Google Earth Engine was originally free; however, it became a paid service on Google Cloud for governments and private companies in 2022. Among those using the service is the UN Food & Agricultural Organization, which uses the engine to create measurement, reporting and verification tools. Google is now adding new paid functionalities like generative design features for Google Earth for buildings. Another example of a green-tech service is Google’s Tree Canopy, a tool based on Google Earth’s proprietary data. It is already used by 350 cities to map tree canopies to optimise planting.
Tapestry, “an Alphabet-incubated moonshot” in tech speak, is another example of the tools developed by Google for addressing ecological issues. Tapestry is aimed at developing a single virtualized view of the global electricity system. Because the grid was not planned as a unified project, and many now-essential technologies did not exist when it was built, many of the often public actors that run, plan and maintain grids lack detailed virtual mapping tools. By rendering the grid visible, Google claims Tapestry will be able to offer AI tools for predictions and simulations, from milliseconds to decades into the future. Yet, while Tapestry makes the grid visible, only Google can see the global grid; governments and operators must pay to get access their corresponding bit of it.

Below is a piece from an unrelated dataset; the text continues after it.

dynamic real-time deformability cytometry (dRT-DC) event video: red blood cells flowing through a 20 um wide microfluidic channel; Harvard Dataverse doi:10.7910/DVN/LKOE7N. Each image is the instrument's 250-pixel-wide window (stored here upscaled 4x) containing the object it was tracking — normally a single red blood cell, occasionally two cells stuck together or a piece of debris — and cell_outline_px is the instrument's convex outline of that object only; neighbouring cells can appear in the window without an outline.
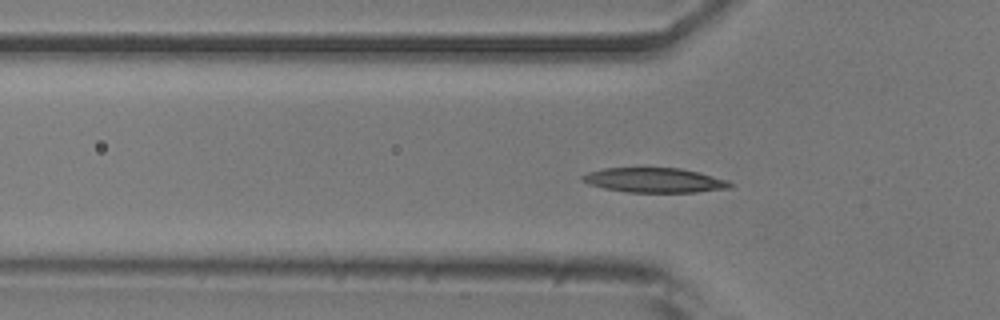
{"species": "common noctule bat (a hibernating species)", "species_latin": "Nyctalus noctula", "temperature_condition": "room temperature", "stored_images_in_passage": 51, "camera_frame_rate_fps": 3000, "um_per_image_px": 0.085, "animal": {"sex": "male", "body_mass_g": 20.5, "forearm_length_mm": 52.5}, "frame": {"image": 1, "passage_image": 13, "time_ms": 4.0, "image_size_px": [1000, 320], "cell_outline_px": [[732, 188], [696, 192], [628, 192], [604, 188], [588, 184], [580, 180], [580, 176], [588, 172], [604, 168], [680, 168], [700, 172], [728, 180], [732, 184]], "centroid_in_image_um": [55.63, 15.31], "position_along_channel_um": 70.2, "area_um2": 21.33}}
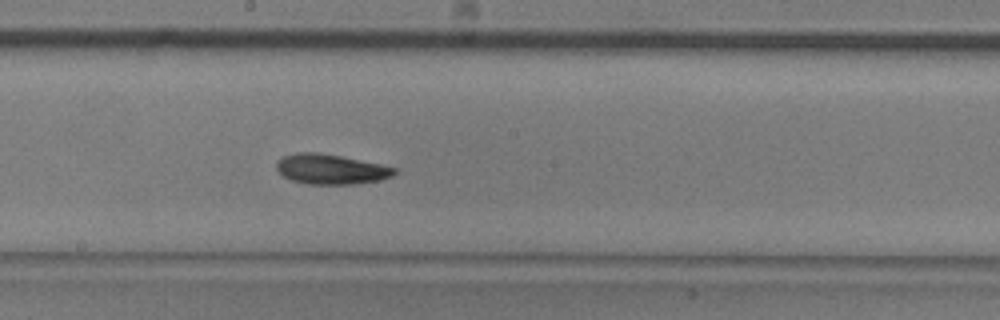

What initiatives like ASDI, Google Earth Engine and Tapestry demonstrate, beyond the familiar tactic of profit-seeking by creating structural dependencies, is a reorganization of the epistemology of climate discourse. In other words, by controlling who has access to data, and how their access is mediated—with which tools and indicators, defined by Big Tech—these companies create and restrict the language that can be used to describe and explain a phenomenon, and the scales of knowledge available to different actors. By limiting the type and scale of data they can access, tech companies force users—from governments and UN agencies to researchers and everyday people—into discussing climate and environment from within siloed viewpoints, while only companies like Google and Amazon keep the whole, systemic picture, the one that is needed to make anything like an informed policy decision. By defining the models and arranging the data that is increasingly used for forecasting weather—and the progress of the climate crisis—they silently influence how we speak about the weather and our planetary future.